Hera F. Haryn, VP Corporate Communication & Social Responsibility BCA, mengatakan perusahaan bekerja sama dengan Perkumpulan Warna Alam Indonesia (Warlami) untuk memberikan pelatihan bagi para pengrajin agar menggunakan pewarna alami untuk kain tenun tersebut. Acara yang digelar pada Selasa (4/11) di Istana Maimoon, Medan ini sudah memasuki tahun ketiga. Sebanyak 32 pengrajin dari 5 kelompok ini mengikuti kegiatan ini.
“Tidak hanya dampak ekonomi di mana kami akan membantu untuk membuka akses pasar penjualan dari produk-produk yang dihasilkan, tapi kami juga ingin memberdayakan warisan peradaban budaya Indonesia,” kata di Istana Maimoon, Medan, 4 November 2025.
Ia berharap para penenun bisa mengimplementasikan teknik pewarnaan menggunakan warna alami agar tenun songket Melayu Sumatera Utara kian dikenal sebagai kain tradisional ramah lingkungan. tren eco-fashion ini membawa peluang bagi tenun songket Melayu.
Sekretaris Jenderal Warlami mengatakan bahan-bahan alam seperti kulit pohon mahoni, simplokos (kulit kayu loba), kayu tegeran, kayu tingi, kulit buah jalawe, jahe, hingga kemiri bisa digunakan sebagai pewarna alami. Proses penenunan sendiri dimulai dengan meracik bahan-bahan alami tersebut di dalam ember. Pengrajin kemudian mencelupkan benang tenun ke dalam cairan alami tersebut, kemudian dijemur. Prosesnya harus diulangi sebanyak tiga kali agar warna terserap sempurna dan benang bisa digunakan untuk membuat songket.

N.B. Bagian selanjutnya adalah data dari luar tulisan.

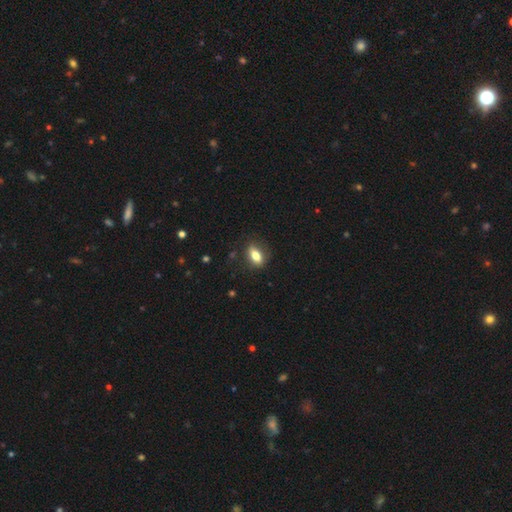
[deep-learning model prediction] smooth 78%, featured or disk 14%, star or artifact 8%. Down the decision tree: how rounded — in between (81%); merging — none (80%).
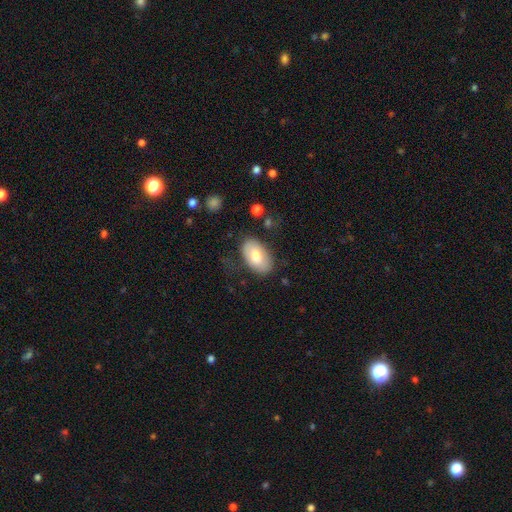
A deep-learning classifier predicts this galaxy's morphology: Smooth or featured? smooth (74%)
How rounded? in between (94%)
Merging? none (75%)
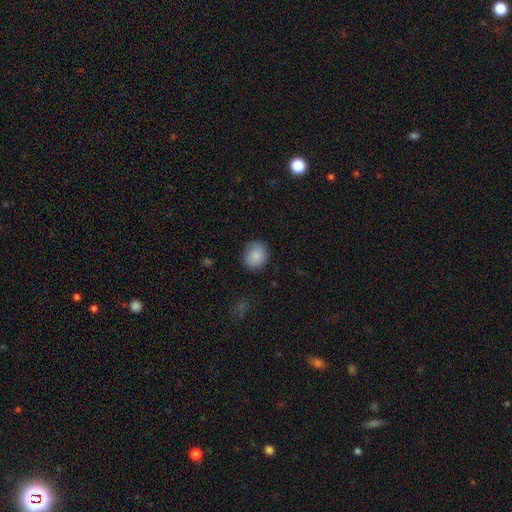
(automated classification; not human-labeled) Morphology: type=smooth (88%); roundness=round (72%); merging=none (85%).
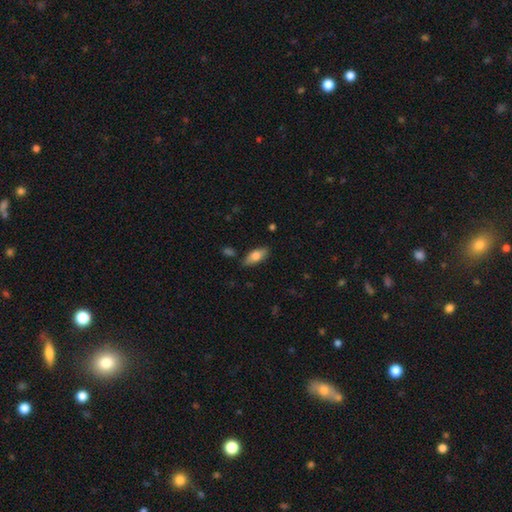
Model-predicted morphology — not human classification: Smooth or featured?
  - smooth: 77% *
  - featured or disk: 17%
  - star or artifact: 7%
How rounded?
  - in between: 84% *
  - cigar-shaped: 14%
  - round: 3%
Merging?
  - none: 81% *
  - minor disturbance: 14%
  - major disturbance: 3%
  - merger: 2%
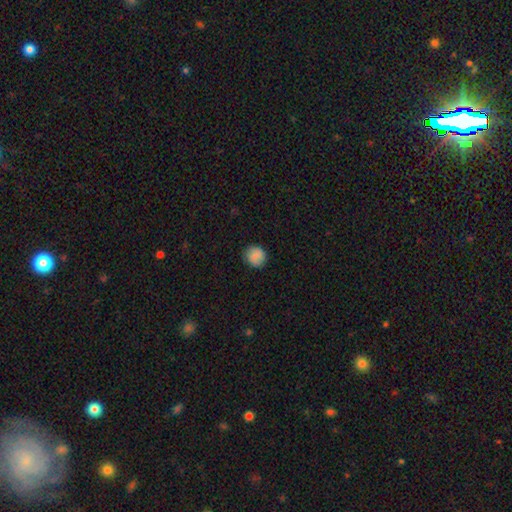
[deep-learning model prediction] A smooth galaxy with no disk features (85%) that is round (87%). Merging: none (86%).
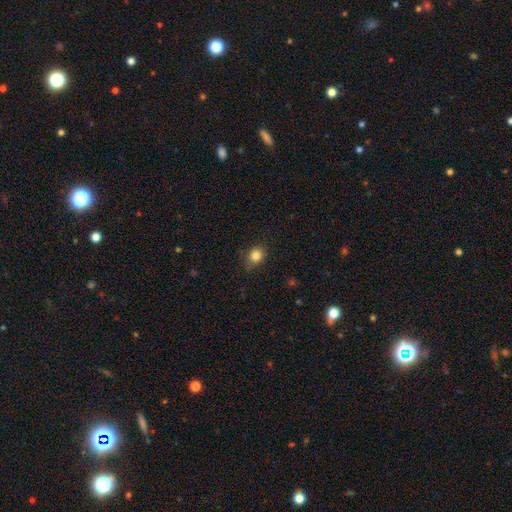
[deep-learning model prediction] Smooth or featured: smooth — 83% (star or artifact — 11%)
How rounded: round — 58% (in between — 41%)
Merging: none — 79% (minor disturbance — 17%)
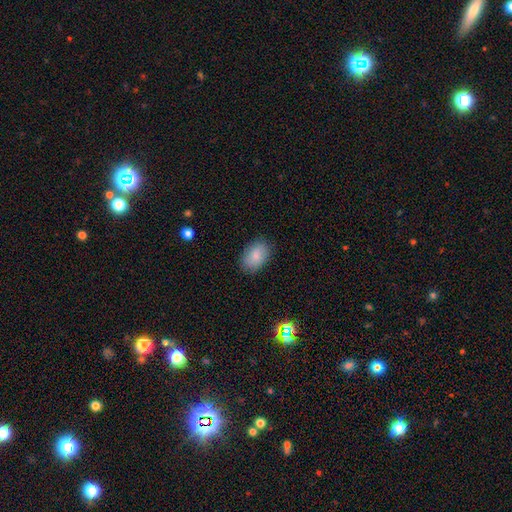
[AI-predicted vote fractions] smooth 84%, featured or disk 9%, star or artifact 7%. Down the decision tree: how rounded — in between (87%); merging — none (85%).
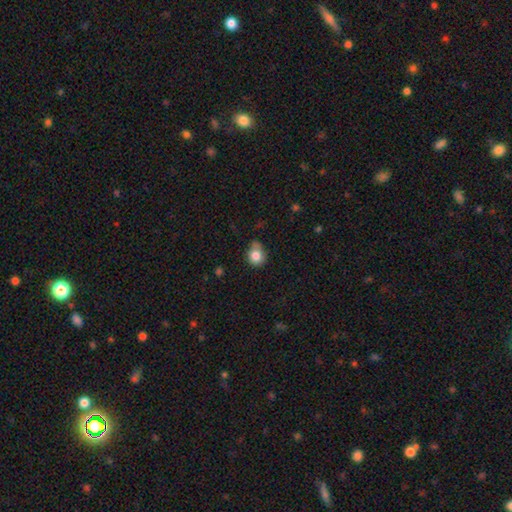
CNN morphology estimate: Smooth or featured: smooth — 82% (star or artifact — 10%)
How rounded: round — 72% (in between — 27%)
Merging: none — 53% (minor disturbance — 33%)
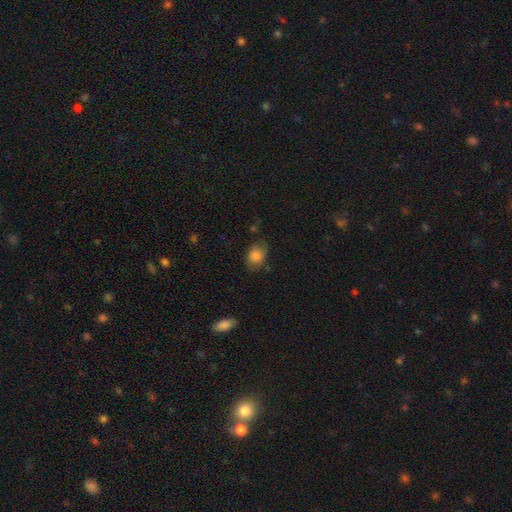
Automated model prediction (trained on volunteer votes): smooth_or_featured: smooth (p=0.84) [alt: star or artifact p=0.09]
how_rounded: in between (p=0.64) [alt: round p=0.35]
merging: none (p=0.70) [alt: minor disturbance p=0.22]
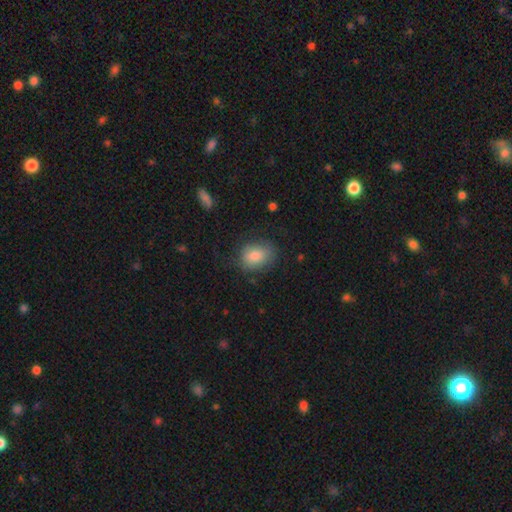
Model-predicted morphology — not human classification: Q: Smooth or featured?
A: smooth (82%); runner-up: featured or disk (10%)
Q: How rounded?
A: in between (60%); runner-up: round (39%)
Q: Merging?
A: none (72%); runner-up: minor disturbance (19%)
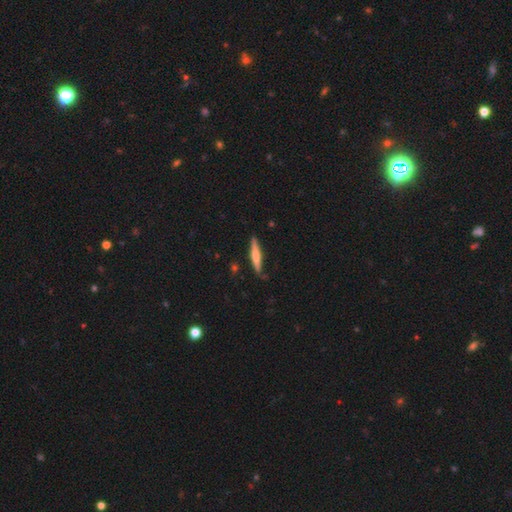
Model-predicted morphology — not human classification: The model was most divided on "smooth or featured": smooth: 48%, featured or disk: 47%, star or artifact: 5%. More confident: merging — none (86%).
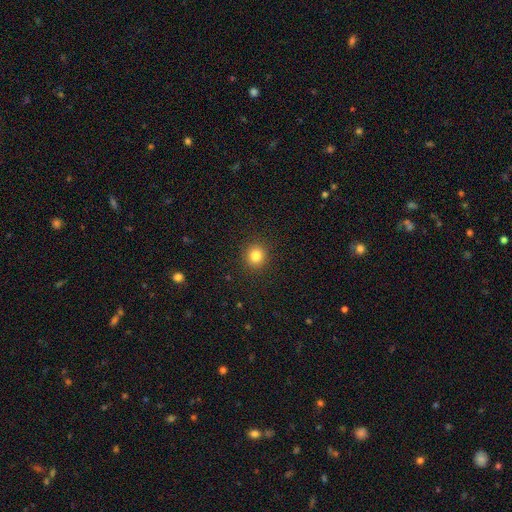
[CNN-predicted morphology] Smooth or featured: smooth — 83% (star or artifact — 11%)
How rounded: round — 90% (in between — 10%)
Merging: none — 91% (minor disturbance — 5%)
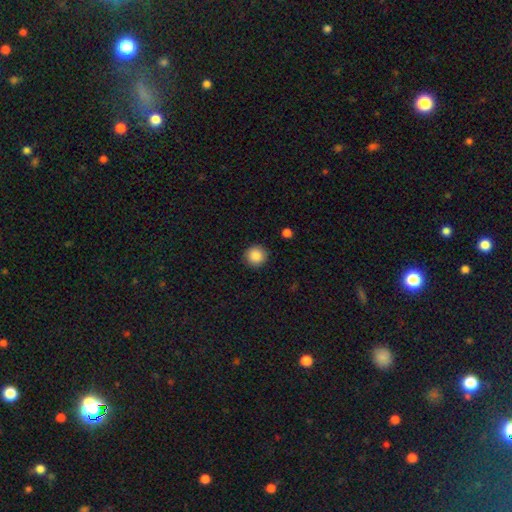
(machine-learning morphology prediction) Q: Smooth or featured?
A: smooth (88%); runner-up: star or artifact (9%)
Q: How rounded?
A: round (94%); runner-up: in between (5%)
Q: Merging?
A: none (90%); runner-up: minor disturbance (7%)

Suroso mengatakan kain songket dengan pewarna alam bisa punya harga 2 - 3 kali lipat dibandingkan dengan kain dari pewarna sintetis. Selain terlihat lebih natural, banyak pelanggan juga semakin peduli dengan lingkungan.

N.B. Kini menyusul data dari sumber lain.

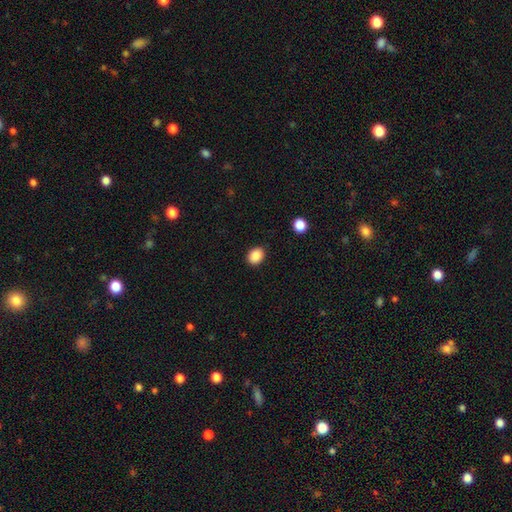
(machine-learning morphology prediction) Smooth or featured: smooth — 88% (star or artifact — 9%)
How rounded: in between — 55% (round — 44%)
Merging: none — 89% (minor disturbance — 7%)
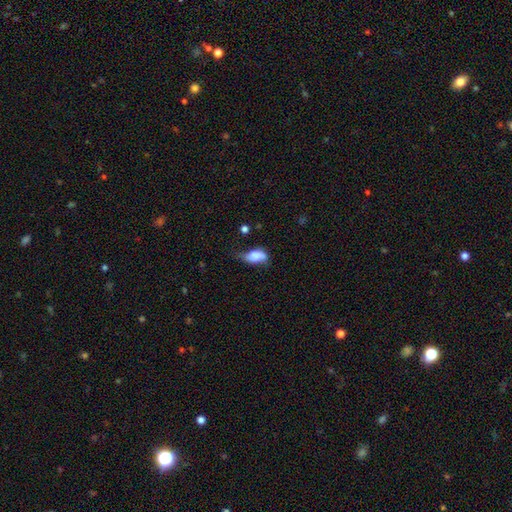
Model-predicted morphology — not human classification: The model was most divided on "merging": minor disturbance: 39%, none: 32%, major disturbance: 23%, merger: 6%. More confident: how rounded — in between (87%); smooth or featured — smooth (67%).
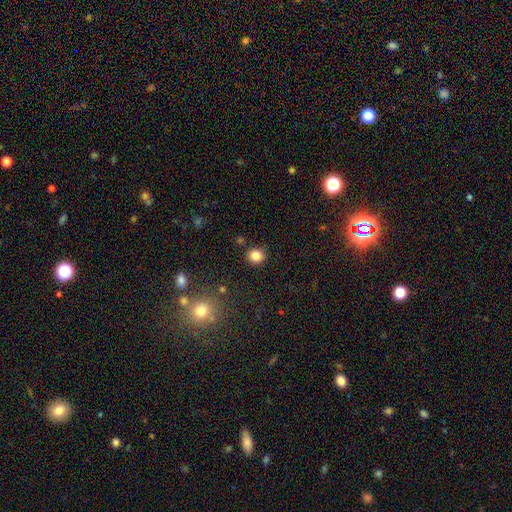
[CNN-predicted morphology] smooth-or-featured: smooth: 84% | star or artifact: 12% | featured or disk: 5%
  how-rounded: round: 80% | in between: 19% | cigar-shaped: 1%
  merging: none: 87% | minor disturbance: 7% | merger: 3% | major disturbance: 2%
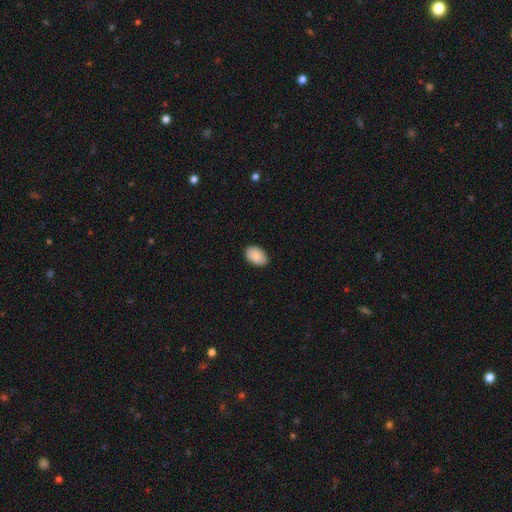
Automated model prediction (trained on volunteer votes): Smooth or featured? Predicted: smooth (p=0.87). How rounded? Predicted: in between (p=0.89). Merging? Predicted: none (p=0.87).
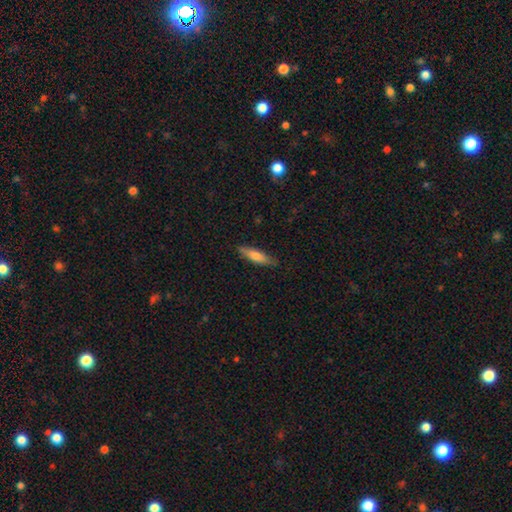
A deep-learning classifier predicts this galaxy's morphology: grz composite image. It shows a smooth galaxy with no disk features (70%) that is cigar-shaped (69%). Merging: none (85%).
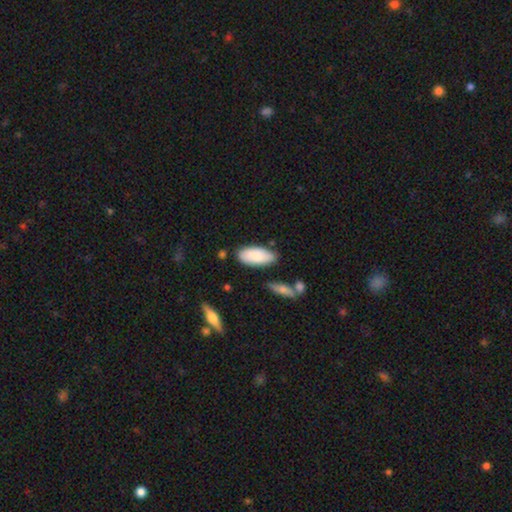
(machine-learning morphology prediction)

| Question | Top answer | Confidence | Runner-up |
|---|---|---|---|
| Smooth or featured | smooth | 82% | featured or disk (12%) |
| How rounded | in between | 88% | cigar-shaped (10%) |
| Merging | none | 77% | minor disturbance (16%) |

“Songket yang pakai cat sintetis itu warnanya lebih vivid, lebih mengkilap, sebab ada logam berat di dalamnya,” beber pria berambut gondrong itu.
Sementara, Wahidah, dari kelompok Raki Tenun asal Deli Serdang mengaku selama ini ia menggunakan pewarna sintentis. Namun, beberapa kali ia juga menjual songket dengan pewarna alami sebagai reseller. Ia membeberkan omzet merek tenunnya berkisar Rp25 - 50 juta/bulan yang dibagi kepada 23 orang anggota.
Ia juga menyatakan harga jual kain dengan pewarna alam memang lebih tinggi dan punya pasarnya sendiri. “Kain pewarnaan alam itu harganya 1,9 juta-an ke atas. Kalau pewarna sintetis yang Rp250 ribu juga masih ada,” ucapnya.